Multi-day trekking tours that include Feynan as a staged stop on the Dana–Petra route can be booked through GetYourGuide operators:
Jordan Trail: Dana to Petra 4-day trekking tour — includes Feynan night Amman: Dana to Petra 4-day trekking adventureGetting there
Access to Feynan Ecolodge requires a 4×4 vehicle for the 12 km unpaved desert track from Quwayra village (on Route 35). Standard 2WD cars are not recommended — the track can be soft sand in dry weather and impassable mud after rain.
Options:
- Drive yourself in a rented 4×4 from Amman (Route 35 south from the Dead Sea junction)
- The lodge can arrange a transfer vehicle from Quwayra for guests who do not have 4×4 access — enquire when booking
- Jordan Trail trekkers arrive on foot from Dana (full day’s walk, 14 km descending 1,000 m)
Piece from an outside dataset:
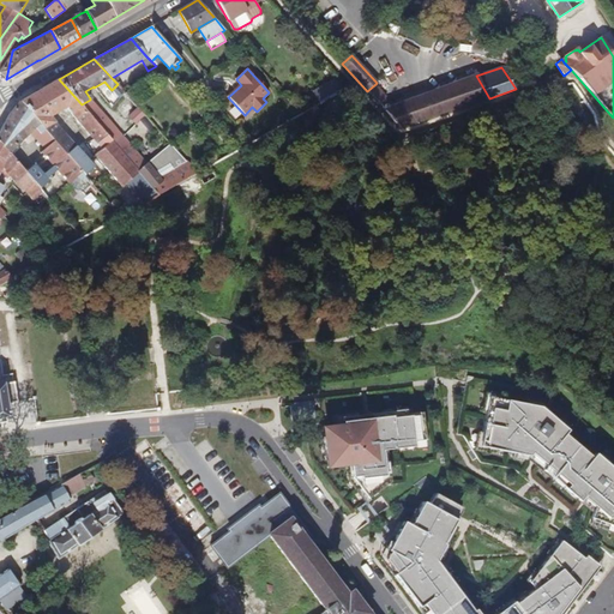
[(476,76),(385,110),(399,128),(489,98),(476,76)]
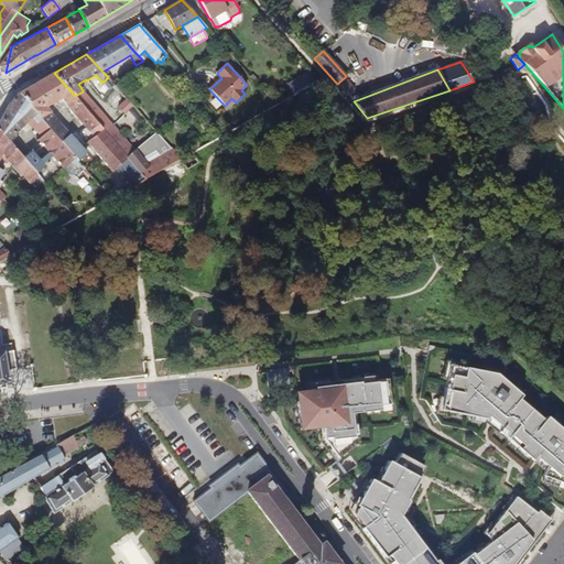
[(54,73),(18,94),(36,114),(41,120),(50,129),(78,161),(87,153),(71,134),(71,133),(66,128),(65,129),(46,107),(61,99),(94,137),(87,142),(112,171),(116,169),(120,173),(132,163),(127,156),(75,96),(54,73)]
For the broader context of the valley and its archaeology, see the Wadi Faynan guide. For Dana Biosphere Reserve — the departure point for the Jordan Trail descent to Feynan — see the Dana guide.
Who stays at Feynan
The guest mix at the ecolodge is distinctive. It includes Jordan Trail trekkers using the lodge as a natural rest stage; independent travellers specifically seeking an eco-tourism experience; archaeologists and researchers with professional interest in the valley; photographers chasing the dark sky; and a growing number of travellers who read about it in a magazine and made it a journey purpose in itself.
What most guests share is an appreciation for simplicity. Feynan Ecolodge delivers silence, stars, ancient landscape, and genuine community connection — and very little else. For travellers to whom that is enough, or more than enough, it is one of the best places in Jordan.
FAQ
How do I book Feynan Ecolodge?
Through the RSCN directly: rscn.org.jo. The lodge is not listed on standard hotel booking platforms (Booking.com, Airbnb, GetYourGuide). The Wild Jordan Center in Amman can also book on your behalf and is worth visiting for pre-trip planning advice. Book well in advance in spring and autumn — the lodge has limited capacity (around 26 beds) and fills quickly in peak season.
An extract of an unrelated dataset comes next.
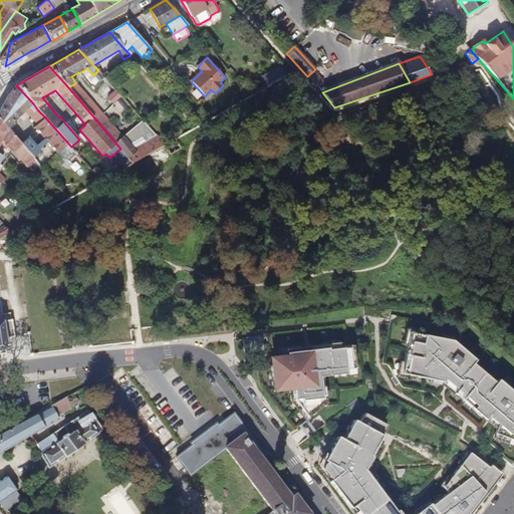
[(267,85),(286,75),(281,66),(262,76),(267,85)]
What is included in the room rate?
Half-board: accommodation, dinner, and breakfast. Guided walks are additional, typically 10–15 JOD per walk per person. Bring cash — the lodge does not reliably have card facilities.
Is Feynan Ecolodge suitable for families with children?
Yes, for children aged roughly 8 and above who are comfortable with rustic conditions and can enjoy walking. The absence of electricity, screens, and entertainment infrastructure makes it an excellent analogue-experience destination for older children and teenagers. Very young children (under 5) would find the access, the heat, and the lack of facilities challenging.
What should I pack for Feynan?
Head torch (essential — rooms have candle holders, but a torch is practical for moving around after dark). Sun protection (hat, sunscreen, long-sleeve shirts). Sturdy walking shoes for desert trails. Layers for cool nights (October–April). Offline maps for the Wadi Faynan area (Maps.me or downloaded Google Maps). Cash in JOD for guides and purchases. Power bank (charge from the solar lounge during the day — rooms have no outlets).
Can I visit Feynan Ecolodge as a day trip from Petra?
In principle, yes — Petra is approximately 90 km away. In practice, a day trip sacrifices everything that makes Feynan exceptional: the stargazing, the candle evenings, the dawn walk, the undisturbed archaeology. If you are passing through on the Jordan Trail you will understand immediately why a night is the minimum. A day trip covers only the distance and misses the point.